Comiseração (VII)

Ela falou-me de um seu amigo albanês que matava pessoas por 5000 euros sem porquês, mas quando a história lhe era explicada e ele até concordava que a vítima merecia a morte por causa dos seus actos, o preço podia baixar cerca de 1000 euros. Certa vez, fez desaparecer um marido agressor, cuja mulher apresentava nódoas negras em todo o corpo, por apenas 2000 euros. Disse-me que ele trabalhava muito bem. Era o melhor. Ainda não tinha sido declarado o óbito de nenhuma das suas vítimas. Costumavam aparecer na televisão familiares choramingantes dizendo que os seus entes queridos tinham desaparecido sem deixar rasto, que alguma coisa de mal lhes tinha acontecido, que suspeitavam da morte, mas nunca a podiam confirmar, viviam na dúvida. Começavam-se grandes buscas que redundavam sempre em nada. Era um autêntico desvanecimento para o vazio, como se houvesse um buraco no mundo que apenas ele conhecia e onde ia despejando as suas vítimas. Ela repetiu-me várias vezes que eu devia ter cuidado. Que eu ia ser o próximo caso insistisse, que eu ia ser o próximo caso voltasse a surpreendê-la, que eu não podia abusar, que tinha de me reduzir à minha insignificância e desaparecer.

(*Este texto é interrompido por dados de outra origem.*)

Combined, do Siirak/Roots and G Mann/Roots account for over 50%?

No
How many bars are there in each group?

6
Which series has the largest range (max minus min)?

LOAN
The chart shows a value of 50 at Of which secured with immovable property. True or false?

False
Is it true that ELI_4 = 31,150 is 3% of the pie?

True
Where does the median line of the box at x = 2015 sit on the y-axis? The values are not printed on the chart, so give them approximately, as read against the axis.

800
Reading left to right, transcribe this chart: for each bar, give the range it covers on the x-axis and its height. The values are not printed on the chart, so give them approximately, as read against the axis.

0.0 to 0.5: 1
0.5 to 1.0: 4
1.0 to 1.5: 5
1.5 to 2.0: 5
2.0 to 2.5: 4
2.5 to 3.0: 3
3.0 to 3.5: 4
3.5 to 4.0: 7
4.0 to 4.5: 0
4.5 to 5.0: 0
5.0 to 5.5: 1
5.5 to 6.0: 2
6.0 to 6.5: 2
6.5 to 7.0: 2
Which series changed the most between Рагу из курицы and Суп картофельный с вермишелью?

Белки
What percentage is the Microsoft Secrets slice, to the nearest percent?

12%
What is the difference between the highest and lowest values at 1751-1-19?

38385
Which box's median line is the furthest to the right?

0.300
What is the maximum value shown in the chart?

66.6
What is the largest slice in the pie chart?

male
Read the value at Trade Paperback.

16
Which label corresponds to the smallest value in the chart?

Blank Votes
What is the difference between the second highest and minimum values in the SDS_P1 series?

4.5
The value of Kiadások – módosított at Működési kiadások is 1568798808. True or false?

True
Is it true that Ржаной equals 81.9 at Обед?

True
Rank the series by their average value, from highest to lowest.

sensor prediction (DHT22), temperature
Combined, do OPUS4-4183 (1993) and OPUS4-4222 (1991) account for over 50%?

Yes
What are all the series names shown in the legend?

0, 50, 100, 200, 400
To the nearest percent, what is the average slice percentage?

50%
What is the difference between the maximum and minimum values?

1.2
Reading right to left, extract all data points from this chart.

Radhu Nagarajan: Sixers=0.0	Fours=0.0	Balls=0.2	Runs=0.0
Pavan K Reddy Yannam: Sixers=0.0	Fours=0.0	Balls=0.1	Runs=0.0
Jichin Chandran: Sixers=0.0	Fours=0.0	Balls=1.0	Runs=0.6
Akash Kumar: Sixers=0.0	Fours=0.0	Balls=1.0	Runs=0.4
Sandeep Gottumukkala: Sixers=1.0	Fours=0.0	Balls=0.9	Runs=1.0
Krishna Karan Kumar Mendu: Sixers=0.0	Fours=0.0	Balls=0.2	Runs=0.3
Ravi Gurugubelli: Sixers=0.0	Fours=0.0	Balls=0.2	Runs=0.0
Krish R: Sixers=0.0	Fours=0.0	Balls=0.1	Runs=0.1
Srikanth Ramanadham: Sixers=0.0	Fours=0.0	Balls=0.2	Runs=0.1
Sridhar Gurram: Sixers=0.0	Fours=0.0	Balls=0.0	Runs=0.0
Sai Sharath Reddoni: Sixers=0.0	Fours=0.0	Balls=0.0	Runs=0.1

Agora, até quando estou em casa olha a porta com temor, escuto todos os sons das proximidades, analisando-os com cautela. Na rua, todos os meus passos são calculados e todos os olhares esmiuçados por uma alma apavorada, tudo por causa do seu amigo moldavo que faz desaparecer pessoas por 5000 euros, ou menos caso não goste delas.